## Problem to work on
Turn the entries from the line with "phylum: Arthropoda" through the line with "common name: Dogbane leaf beetle" into a two-column CSV with the headers field and value, one row per entry. Put each entry's text and its answer in their own quoted fields, with any line breaks changed to spaces.

## Records shown
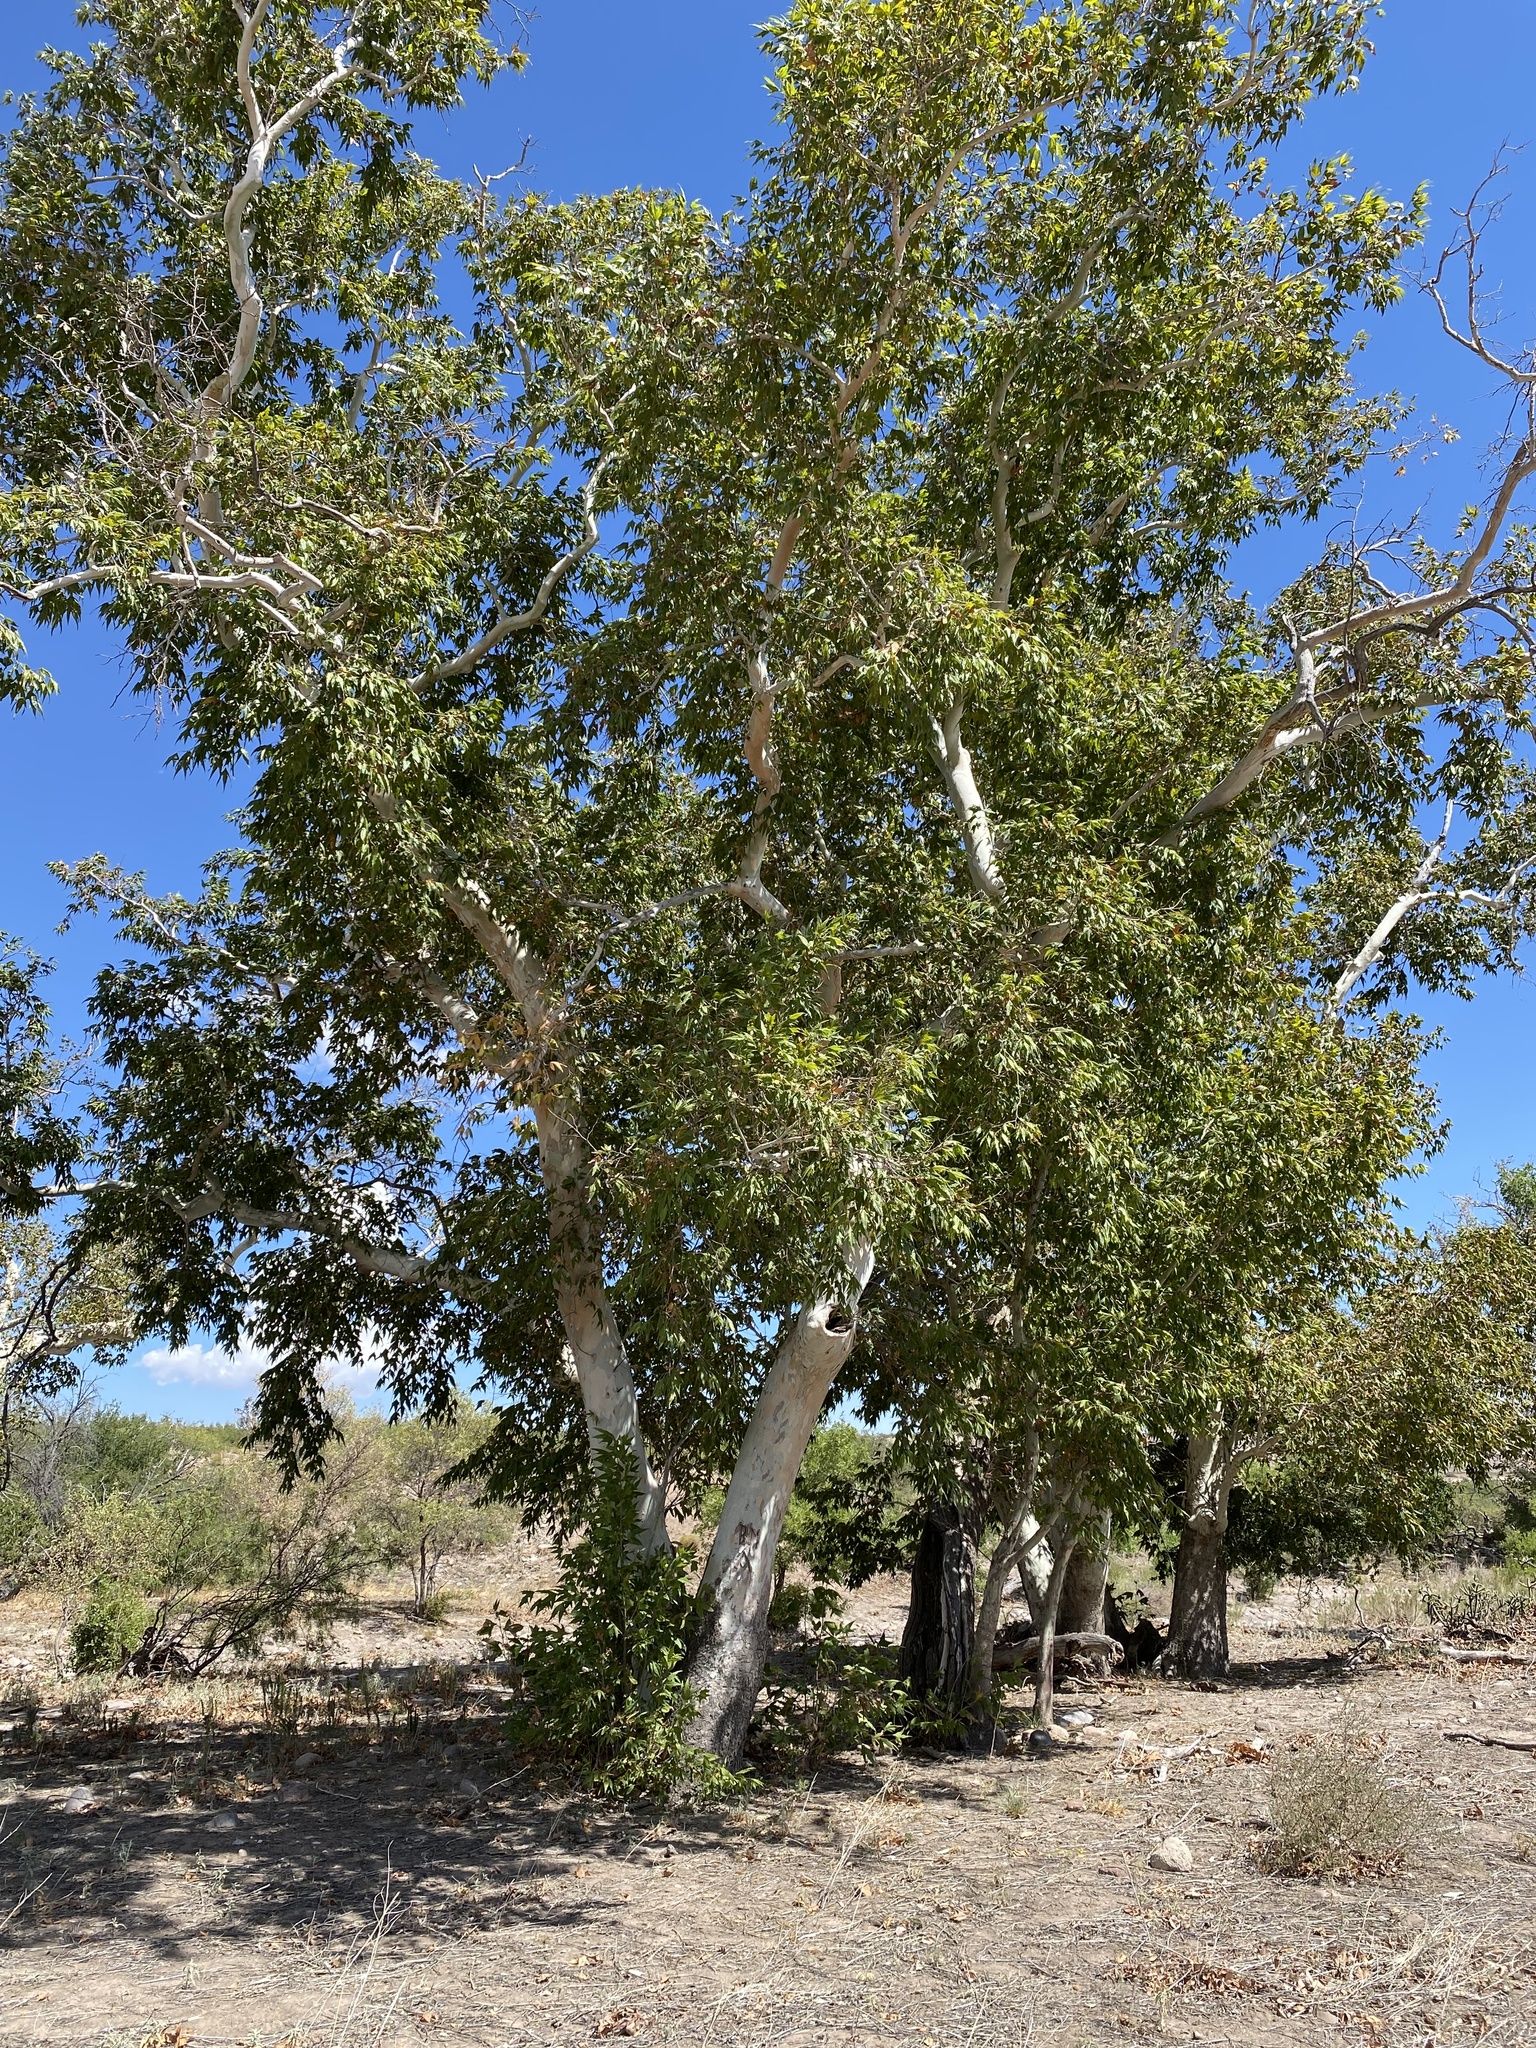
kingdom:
--
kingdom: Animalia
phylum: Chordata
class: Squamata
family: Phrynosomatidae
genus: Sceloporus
--
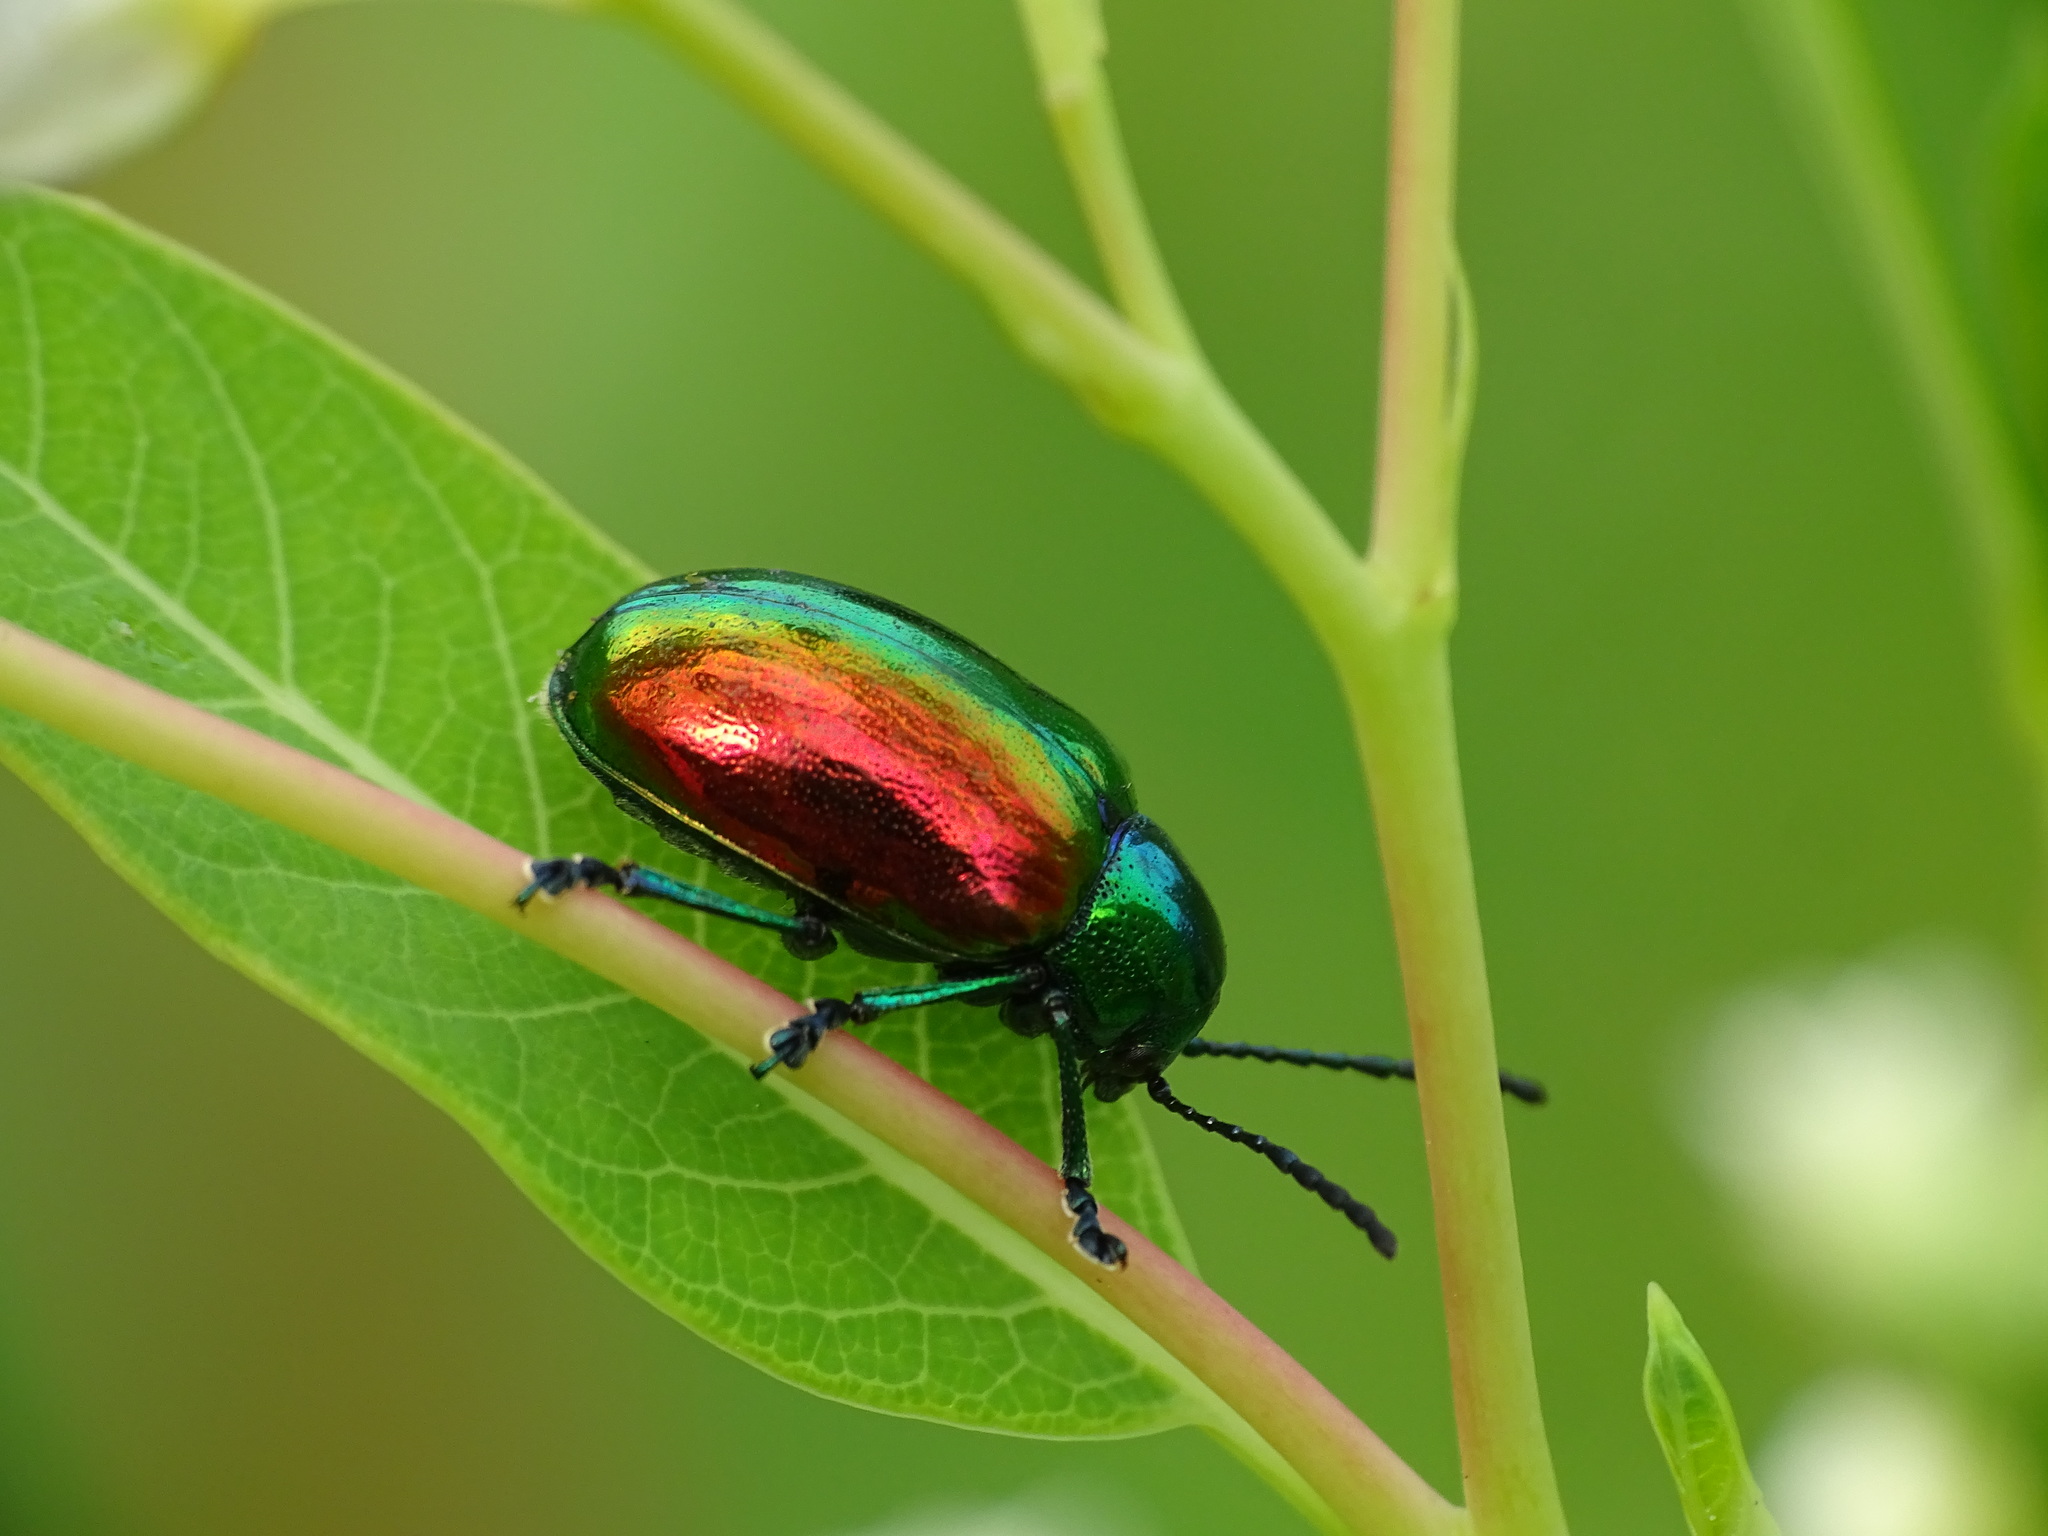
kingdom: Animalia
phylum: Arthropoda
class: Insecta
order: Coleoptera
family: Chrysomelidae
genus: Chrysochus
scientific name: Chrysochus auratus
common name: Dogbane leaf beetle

## Exercise answer
field,value
"phylum:","Arthropoda"
"class:","Insecta"
"order:","Coleoptera"
"family:","Chrysomelidae"
"genus:","Chrysochus"
"scientific name:","Chrysochus auratus"
"common name:","Dogbane leaf beetle"